• _QUOTED PASSAGE_
▼

Have you noticed the amount of content that has been (presumably) preserved for all time on the internet? I was curious, so I searched a Bittorent database for engineering/mathematics, and found Gigs of books, that are now preserved in PDF (or some format) for all time (since Bittornet is a peer/distributed system). I don't think this is the intention: rather Bittorent (and other "piracy" systems) were designed for means of transmitting otherwise costly software packages and other items... not storing books for all time! Very cool though. And yes, I downloaded 5GB worth of engineering texts.
Brint,
I just read your post on the term Association as opposed to "community". I disagree that Ayn Rand's idea of self interest as the ultimate means is too simplistic. I would argue that although she did not use the word "association", she did use the term "market", which is equivalent: Persons do not interact with one another without some common goal, be it sex, food, or that new harley davidson, etc. In otherwords, Rand and You are both correct: Altruism is suicide. And yes, religous people are the world's worst (next to Nazism, and some other crazies)!
I would push the envelope a little further: we cannot do any other than being selfish: we can only be "I", and only when we establish our own awareness , can we categorize a "thou". Namely, to even talk of another's existence would mean that we have already premised that we exist as an "I". So, to state that being selfish is wrong, is...wrong: we are either rationally selfish (collaborative, competitive, etc) or irrationally selfish (self-destructive, xenophobic, etc)
thanks for the comments (again), w0lph. Say, do you have a blog?

▲

• _ASSIGNED TASK A_
In the listing, replace "legend" with "key" in the stretch from the line containing "Nord (÷10) series?" through the end of the listing, leaving everything else unchanged. Return only those lines and omit the pictures.

• _DATA FOR REVIEW_
▼

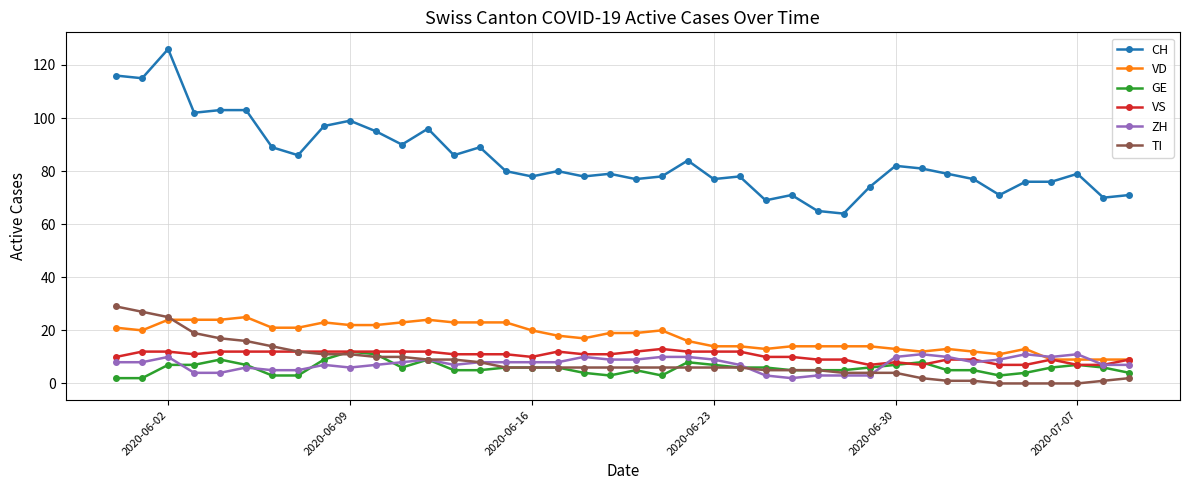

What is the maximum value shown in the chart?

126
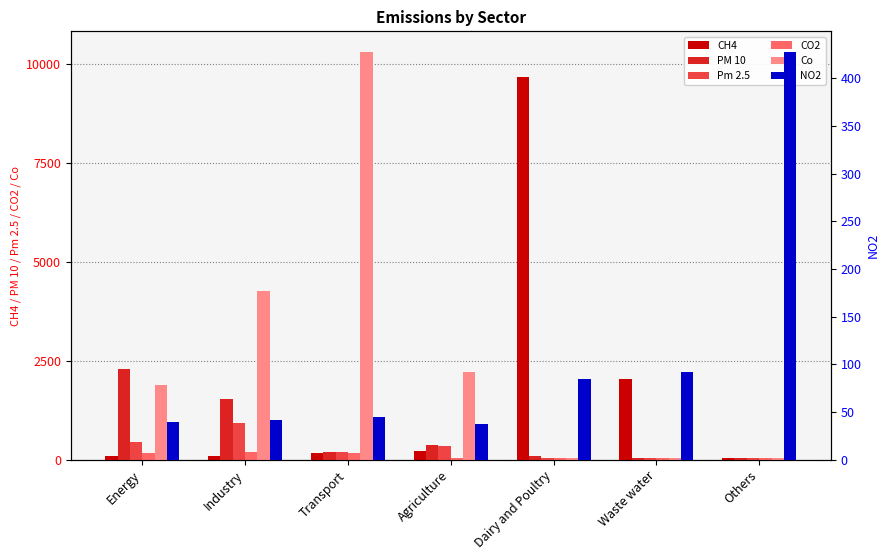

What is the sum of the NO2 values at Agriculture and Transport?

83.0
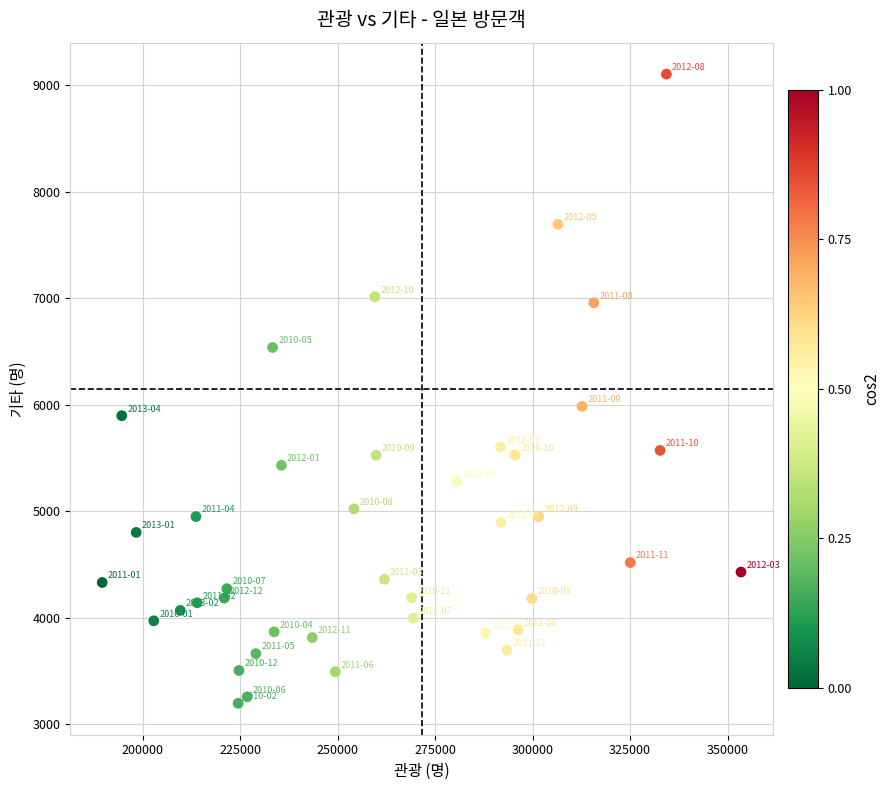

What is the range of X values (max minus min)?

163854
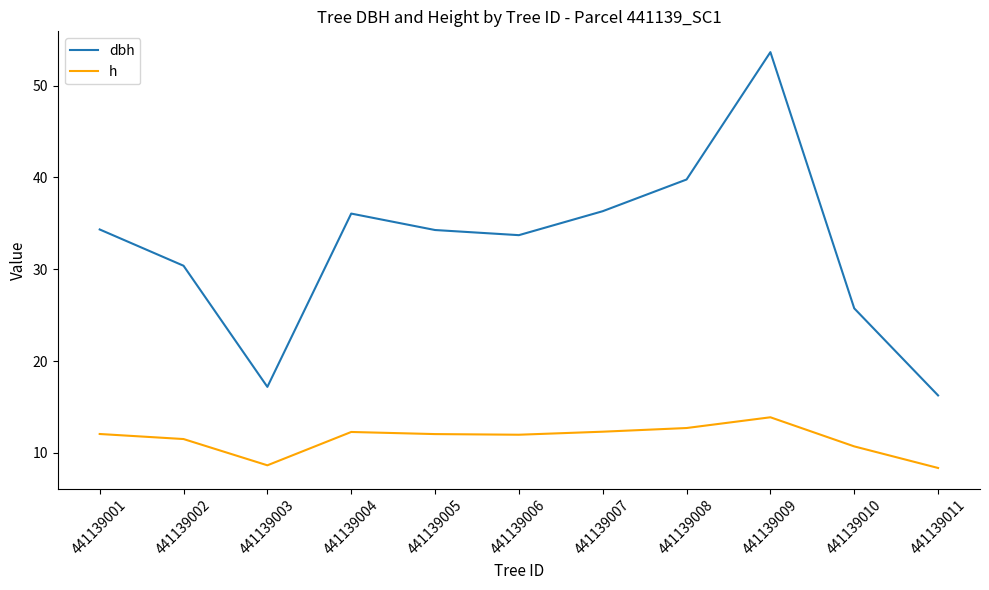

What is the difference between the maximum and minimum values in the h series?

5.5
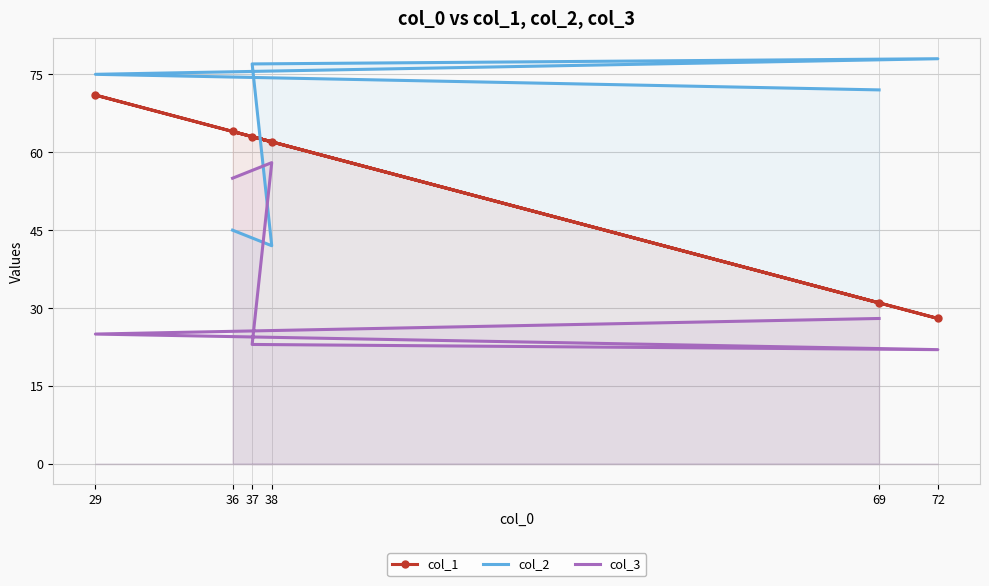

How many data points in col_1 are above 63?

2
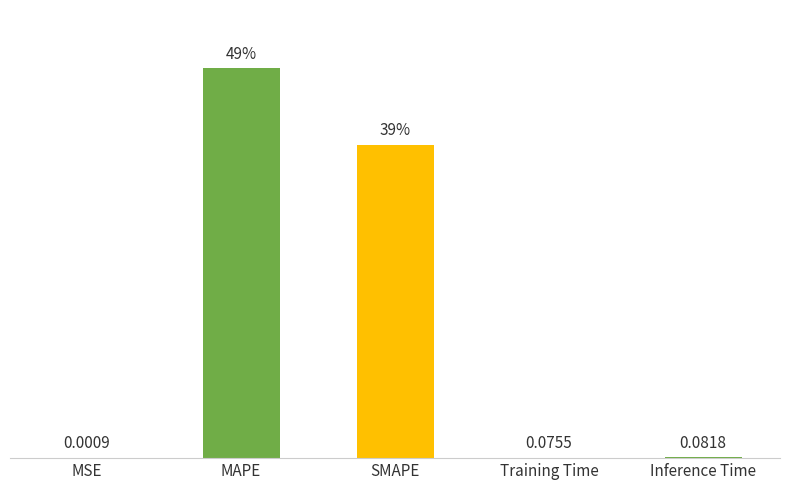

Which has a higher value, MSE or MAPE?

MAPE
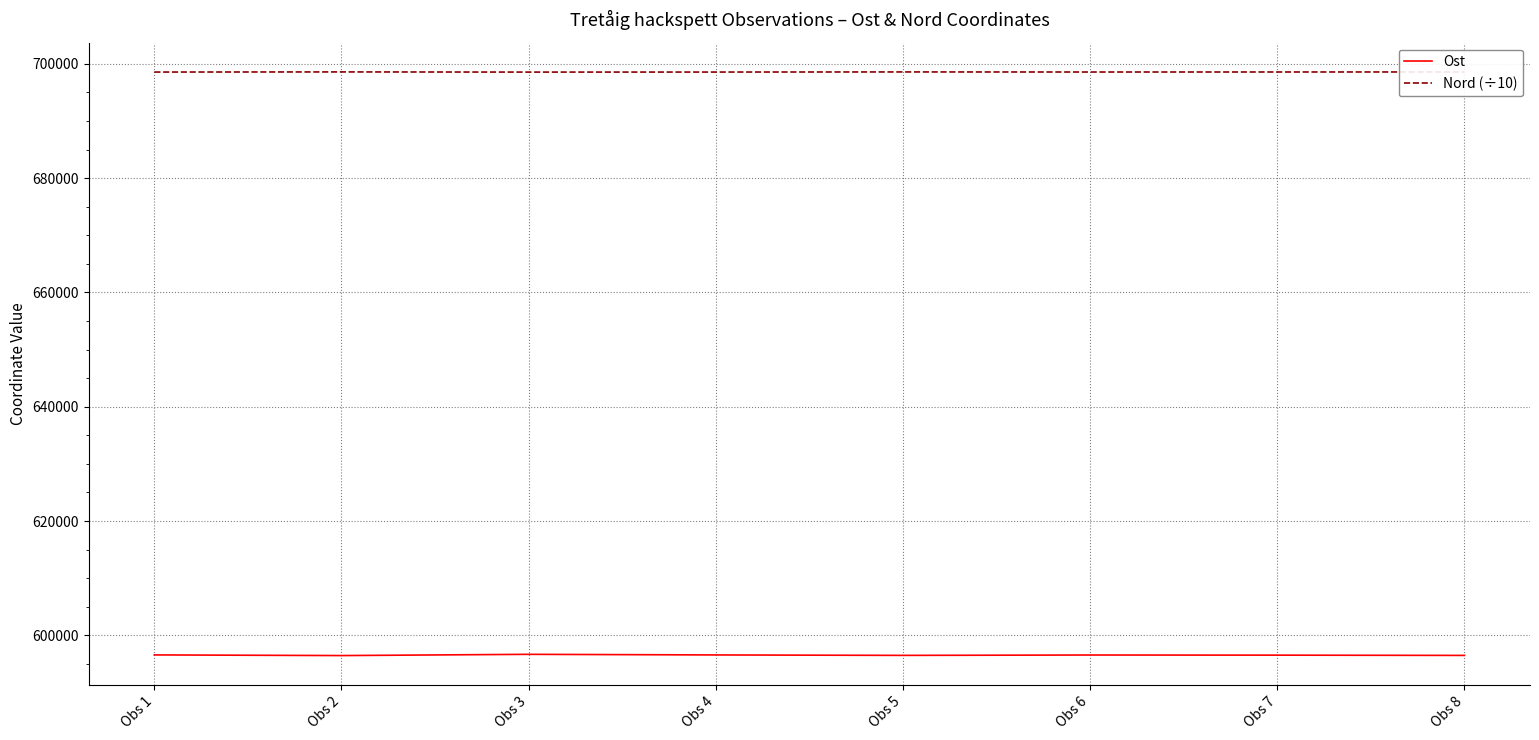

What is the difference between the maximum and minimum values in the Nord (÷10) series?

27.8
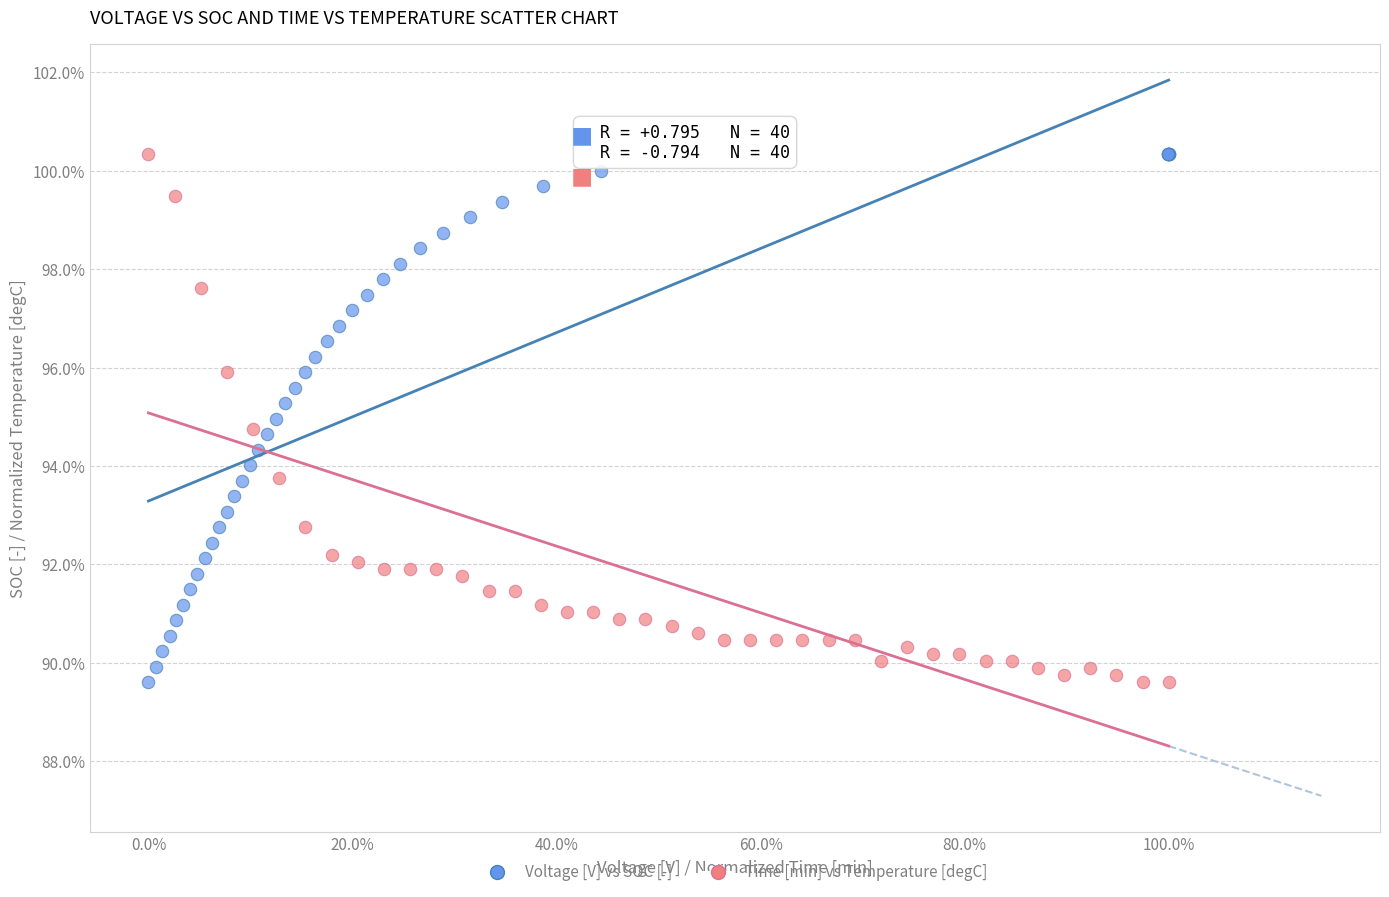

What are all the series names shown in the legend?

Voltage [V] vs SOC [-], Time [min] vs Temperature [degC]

▲

• _ASSIGNED TASK B_
How much engineering text does the writer of the blog comments report having downloaded?

• _OUTPUT A_
What is the difference between the maximum and minimum values in the Nord (÷10) series?

27.8

What are all the series names shown in the key?

Voltage [V] vs SOC [-], Time [min] vs Temperature [degC]

• _OUTPUT B_
5GB